Question

Four married couples have bought $8$ seats in the same row for a concert.

In how many different ways can they be seated

$\left(a\right)$ with no restrictions?

$\left(b\right)$ if each couple is to seat together?

$\left(c\right)$ if all the men sit together to the right of all the women?

Answer 1

Step 1:Finding the number of ways four married couple seated with no restriction:

Given,

Total number of people $8$.

Total number of seats $8$

If there is no restriction then

First seat have $8$ possible way.$\Rightarrow n$ [since eight persons are there]

Second seat have $7$possible way. $\Rightarrow n-1$[since there is only seven person already one person is have seat]

Third seat have $6$ possible ways$\Rightarrow n-2$[since there is only six person already two person is have seat]

likewise

seventh seat $2$ ways $\Rightarrow n-6$[since there is only two person already six person is have seat]

Eighth seat have $1$ way.$\Rightarrow n-7$[since there is only one person already seven person is have seat]

So,

The number of ways be $8\times 7\times 6\times 5\times 4\times 3\times 2\times 1=40320$ ways.

Alter:

We know that,

If there is no restriction in seating arrangement the number of the possible ways $=n!$

Here $n=8$

So,

The number of ways be $8!=8\times 7\times 6\times 5\times 4\times 3\times 2\times 1=40320$ ways.

Hence, the number of ways four married couples have bought $8$ seats in the same row for a concert with no restriction is $40320$ ways.

Step 2: Finding the number of ways four married couples have bought $8$ seats in the same row for a concert if each couple is to seat together:

If there are four married couples.

As a couple they are calculated as one . Couples have no restriction

We know that,

If there is no restriction in seating arrangement the number of the possible ways $=n!$

So,

The four married couples can be arranged in $4!=4\times 3\times 2\times 1=24$ways

Each pair has $2!$ ways.[first seat placed for men and second seat for women or first seat placed for women and second seat for men]

So $4$ pairs has $2!\times 2!\times 2!\times 2!$

So the total number of ways $=4!\times 2!\times 2!\times 2!\times 2!$

$$\begin{gathered} =4!\times 2!\times 2!\times 2!\times 2! \\ =24\times 2\times 1\times 2\times 1\times 2\times 1\times 2\times 1 \\ =384 \end{gathered}$$

Hence, the number of ways four married couples have bought $8$ seats in the same row for a concert if each couple is to seat together is $384$ ways.

Step 3: Finding the number of ways four married couples have bought $8$ seats in the same row for a concert if all the men sit together to the right of all the women:

Four married couples means $4$ men and four $4$ women.
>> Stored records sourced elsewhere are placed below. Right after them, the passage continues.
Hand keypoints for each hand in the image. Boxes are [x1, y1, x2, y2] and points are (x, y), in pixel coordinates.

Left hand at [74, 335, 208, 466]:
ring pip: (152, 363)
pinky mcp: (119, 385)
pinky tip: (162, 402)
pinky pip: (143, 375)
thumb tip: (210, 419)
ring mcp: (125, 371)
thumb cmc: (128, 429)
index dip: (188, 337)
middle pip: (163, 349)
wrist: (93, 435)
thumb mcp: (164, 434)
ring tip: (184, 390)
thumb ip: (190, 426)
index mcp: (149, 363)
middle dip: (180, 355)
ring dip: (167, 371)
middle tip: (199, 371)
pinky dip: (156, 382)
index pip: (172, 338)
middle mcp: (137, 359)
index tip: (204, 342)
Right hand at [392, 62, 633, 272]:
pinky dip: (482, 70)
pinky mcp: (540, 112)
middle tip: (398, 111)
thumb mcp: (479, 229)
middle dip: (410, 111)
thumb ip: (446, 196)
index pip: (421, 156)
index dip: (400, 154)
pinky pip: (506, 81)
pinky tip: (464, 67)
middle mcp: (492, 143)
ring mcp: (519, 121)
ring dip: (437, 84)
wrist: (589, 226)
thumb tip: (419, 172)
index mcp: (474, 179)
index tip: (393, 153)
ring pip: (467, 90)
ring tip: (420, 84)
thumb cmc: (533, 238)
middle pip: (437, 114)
The number of arrangement of these $4$ men is $4!=4\times 3\times 2\times 1=24$ ways [If there is no restriction in seating arrangement the number of the possible ways $=n!$]
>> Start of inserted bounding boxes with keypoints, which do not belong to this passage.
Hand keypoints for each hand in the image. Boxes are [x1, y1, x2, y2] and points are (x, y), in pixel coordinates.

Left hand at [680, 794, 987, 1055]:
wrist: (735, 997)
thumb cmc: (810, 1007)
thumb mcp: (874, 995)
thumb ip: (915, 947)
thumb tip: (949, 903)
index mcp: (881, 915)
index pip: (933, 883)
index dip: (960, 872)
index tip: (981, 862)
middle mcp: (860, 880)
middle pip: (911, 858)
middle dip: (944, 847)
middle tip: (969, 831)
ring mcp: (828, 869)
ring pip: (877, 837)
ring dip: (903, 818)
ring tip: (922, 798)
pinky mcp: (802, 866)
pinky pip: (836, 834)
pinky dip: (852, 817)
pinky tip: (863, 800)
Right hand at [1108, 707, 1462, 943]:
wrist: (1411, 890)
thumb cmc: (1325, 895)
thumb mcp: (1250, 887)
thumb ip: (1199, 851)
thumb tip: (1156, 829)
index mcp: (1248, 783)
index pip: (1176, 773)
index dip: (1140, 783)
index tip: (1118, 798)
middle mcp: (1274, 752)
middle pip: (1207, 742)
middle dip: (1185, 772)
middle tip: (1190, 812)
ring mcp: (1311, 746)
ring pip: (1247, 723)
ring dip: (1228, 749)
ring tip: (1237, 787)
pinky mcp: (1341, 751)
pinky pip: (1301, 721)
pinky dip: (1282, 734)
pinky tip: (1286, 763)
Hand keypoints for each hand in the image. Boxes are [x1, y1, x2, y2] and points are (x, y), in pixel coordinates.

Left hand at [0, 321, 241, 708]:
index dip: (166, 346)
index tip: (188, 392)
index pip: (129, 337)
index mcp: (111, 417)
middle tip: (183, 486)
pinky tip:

The number of arrangement of these $4$ women is $4!=4\times 3\times 2\times 1=24$ ways

if all the men sit together to the right of all the women is $1!$.
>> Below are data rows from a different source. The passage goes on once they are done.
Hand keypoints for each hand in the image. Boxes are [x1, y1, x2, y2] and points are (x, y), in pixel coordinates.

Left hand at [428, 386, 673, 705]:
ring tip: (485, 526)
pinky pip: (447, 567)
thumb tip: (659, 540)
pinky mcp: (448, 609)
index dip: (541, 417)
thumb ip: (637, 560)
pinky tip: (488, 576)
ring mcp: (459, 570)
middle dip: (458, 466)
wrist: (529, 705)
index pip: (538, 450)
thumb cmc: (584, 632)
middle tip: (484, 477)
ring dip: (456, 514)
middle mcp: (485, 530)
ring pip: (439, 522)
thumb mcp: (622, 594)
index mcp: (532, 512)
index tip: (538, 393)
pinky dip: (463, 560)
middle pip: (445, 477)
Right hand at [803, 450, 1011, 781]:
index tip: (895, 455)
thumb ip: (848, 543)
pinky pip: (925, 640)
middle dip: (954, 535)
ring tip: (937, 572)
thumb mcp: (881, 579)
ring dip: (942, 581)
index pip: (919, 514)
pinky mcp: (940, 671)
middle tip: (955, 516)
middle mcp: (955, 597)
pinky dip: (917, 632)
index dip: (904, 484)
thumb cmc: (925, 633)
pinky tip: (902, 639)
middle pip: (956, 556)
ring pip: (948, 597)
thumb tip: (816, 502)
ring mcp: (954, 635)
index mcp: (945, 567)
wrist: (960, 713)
So the total number of ways $=4!\times 4!\times 1!$

$$\begin{gathered} =4\times 3\times 2\times 1\times 4\times 3\times 2\times 1\times 1 \\ =24\times 24\times 1 \\ =576 \end{gathered}$$

Hence, the number of ways four married couples have bought $8$ seats in the same row for a concert if all the men sit together to the right of all the women is $576$ ways.